- [WHAT THE TASK ASKS]:
Would you return the lines that run from the start of the data below to the line with "- FlagVariantPlusOutline.svelte", both included, exactly as written and without pictures?

** Opening MATERIAL TO PROCESS block **

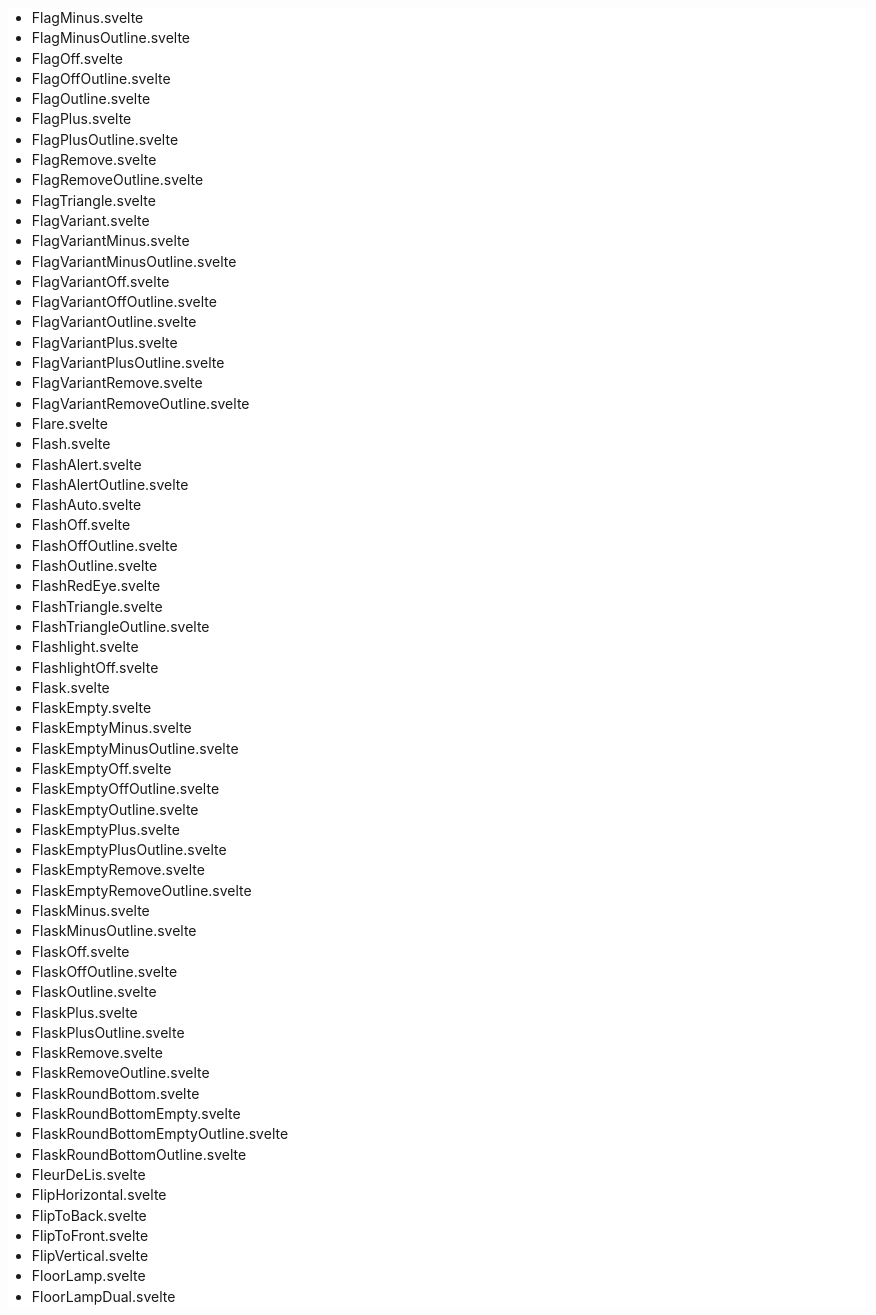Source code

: - FlagMinus.svelte
- FlagMinusOutline.svelte
- FlagOff.svelte
- FlagOffOutline.svelte
- FlagOutline.svelte
- FlagPlus.svelte
- FlagPlusOutline.svelte
- FlagRemove.svelte
- FlagRemoveOutline.svelte
- FlagTriangle.svelte
- FlagVariant.svelte
- FlagVariantMinus.svelte
- FlagVariantMinusOutline.svelte
- FlagVariantOff.svelte
- FlagVariantOffOutline.svelte
- FlagVariantOutline.svelte
- FlagVariantPlus.svelte
- FlagVariantPlusOutline.svelte
- FlagVariantRemove.svelte
- FlagVariantRemoveOutline.svelte
- Flare.svelte
- Flash.svelte
- FlashAlert.svelte
- FlashAlertOutline.svelte
- FlashAuto.svelte
- FlashOff.svelte
- FlashOffOutline.svelte
- FlashOutline.svelte
- FlashRedEye.svelte
- FlashTriangle.svelte
- FlashTriangleOutline.svelte
- Flashlight.svelte
- FlashlightOff.svelte
- Flask.svelte
- FlaskEmpty.svelte
- FlaskEmptyMinus.svelte
- FlaskEmptyMinusOutline.svelte
- FlaskEmptyOff.svelte
- FlaskEmptyOffOutline.svelte
- FlaskEmptyOutline.svelte
- FlaskEmptyPlus.svelte
- FlaskEmptyPlusOutline.svelte
- FlaskEmptyRemove.svelte
- FlaskEmptyRemoveOutline.svelte
- FlaskMinus.svelte
- FlaskMinusOutline.svelte
- FlaskOff.svelte
- FlaskOffOutline.svelte
- FlaskOutline.svelte
- FlaskPlus.svelte
- FlaskPlusOutline.svelte
- FlaskRemove.svelte
- FlaskRemoveOutline.svelte
- FlaskRoundBottom.svelte
- FlaskRoundBottomEmpty.svelte
- FlaskRoundBottomEmptyOutline.svelte
- FlaskRoundBottomOutline.svelte
- FleurDeLis.svelte
- FlipHorizontal.svelte
- FlipToBack.svelte
- FlipToFront.svelte
- FlipVertical.svelte
- FloorLamp.svelte
- FloorLampDual.svelte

** Closing MATERIAL TO PROCESS block **

- [YOUR RESPONSE]:
Source code

: - FlagMinus.svelte
- FlagMinusOutline.svelte
- FlagOff.svelte
- FlagOffOutline.svelte
- FlagOutline.svelte
- FlagPlus.svelte
- FlagPlusOutline.svelte
- FlagRemove.svelte
- FlagRemoveOutline.svelte
- FlagTriangle.svelte
- FlagVariant.svelte
- FlagVariantMinus.svelte
- FlagVariantMinusOutline.svelte
- FlagVariantOff.svelte
- FlagVariantOffOutline.svelte
- FlagVariantOutline.svelte
- FlagVariantPlus.svelte
- FlagVariantPlusOutline.svelte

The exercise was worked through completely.